Problem description: Reproduce the data below word for word, leaving out the pictures.

Listed records:

========================

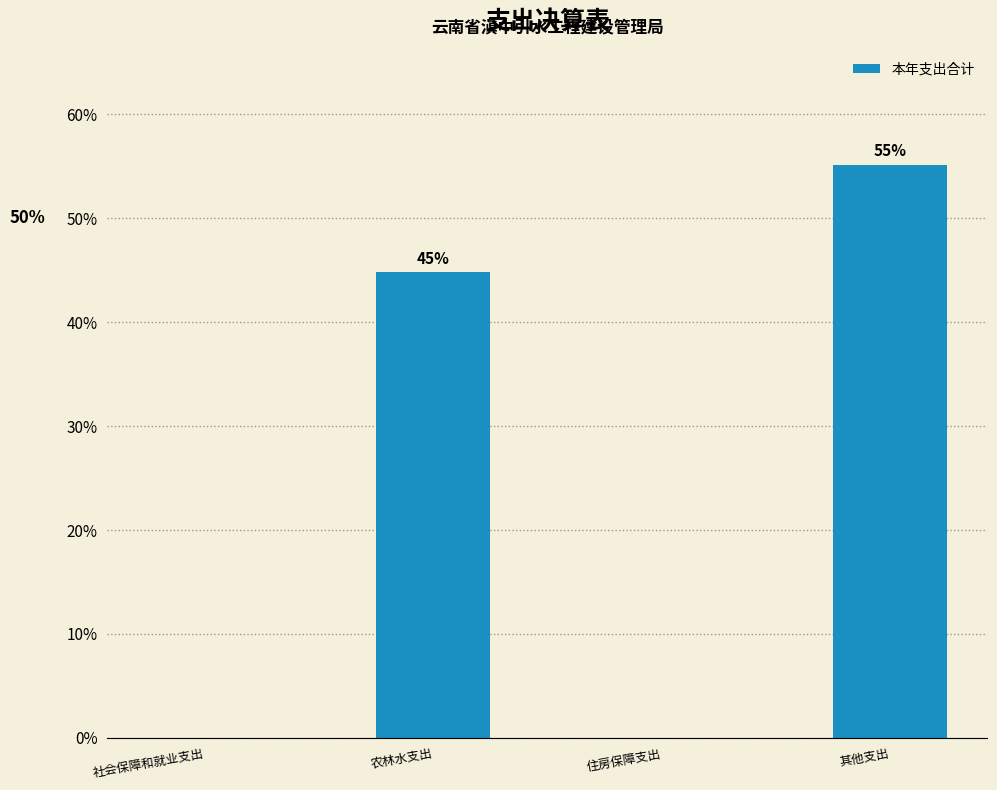

What is the approximate value at 农林水支出?

44.8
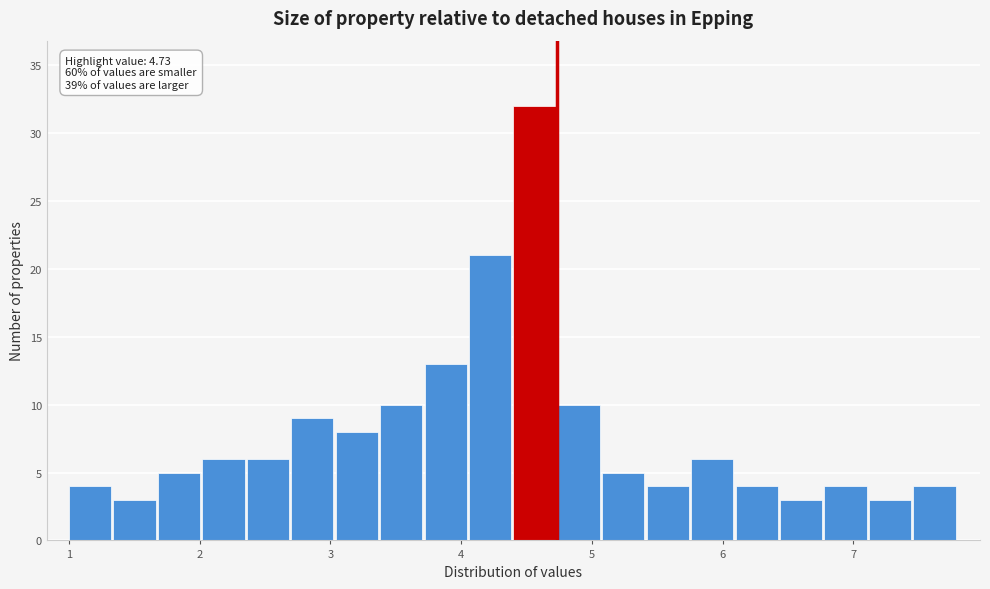

Around what value on the x-axis is the tallest bar? Give the approximate position of its centre, as read against the axis.

4.6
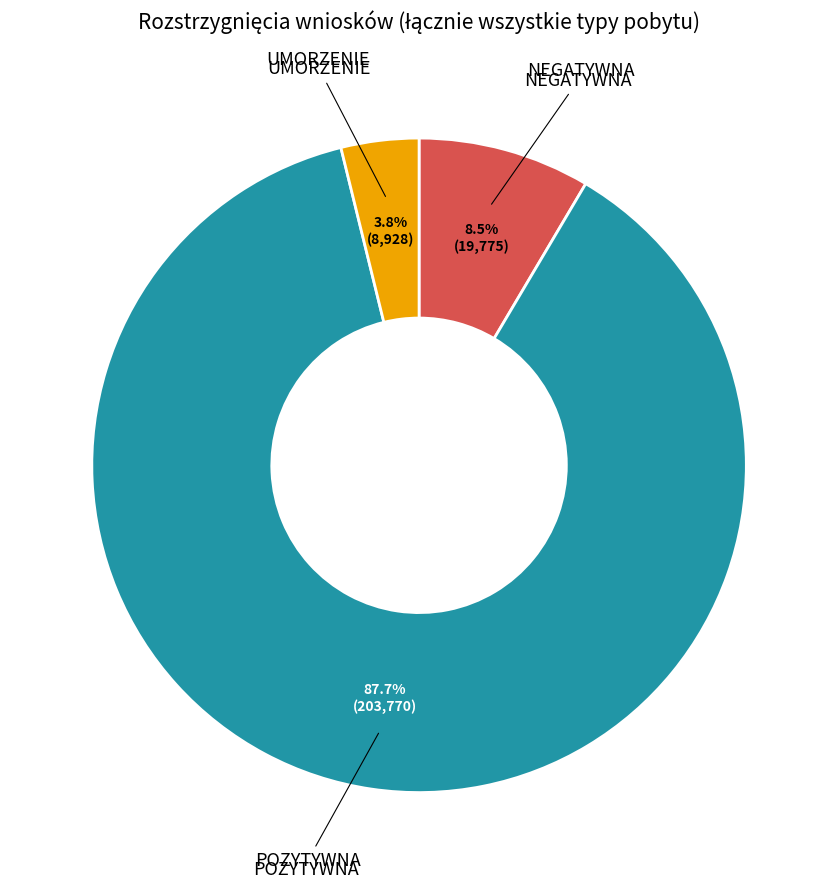

How many segments does this pie chart have?

3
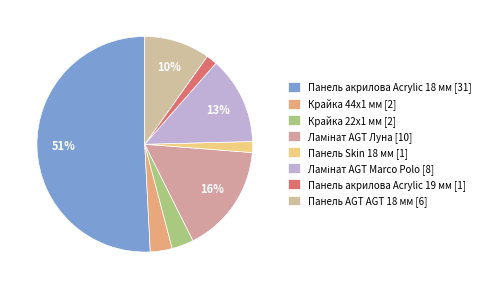

Count the number of slices in the pie.

8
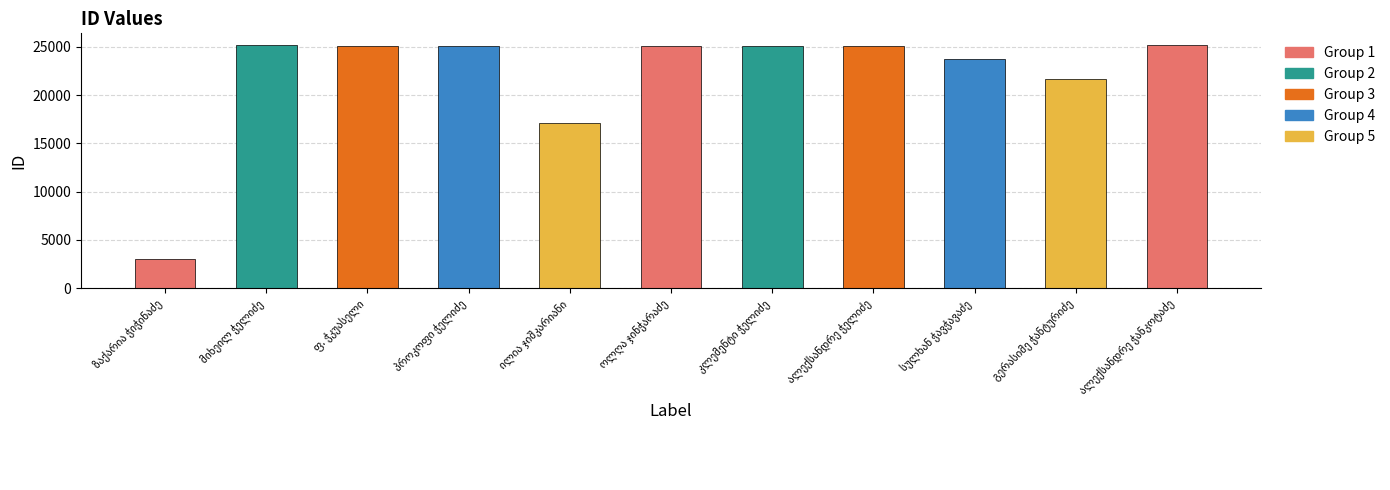

How many data points does each series have?

11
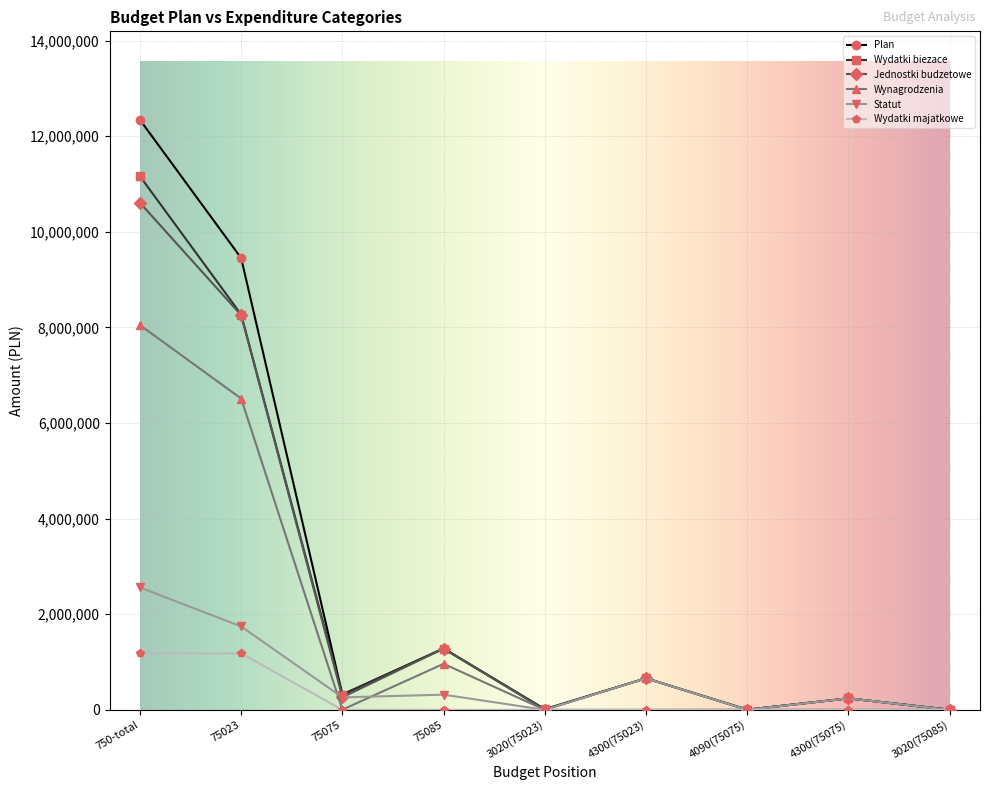

Where is the first local maximum for Wynagrodzenia?

75085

========================

Solution for this exercise:
What is the approximate value at 农林水支出?

44.8

Around what value on the x-axis is the tallest bar? Give the approximate position of its centre, as read against the axis.

4.6

How many segments does this pie chart have?

3

Count the number of slices in the pie.

8

How many data points does each series have?

11

Where is the first local maximum for Wynagrodzenia?

75085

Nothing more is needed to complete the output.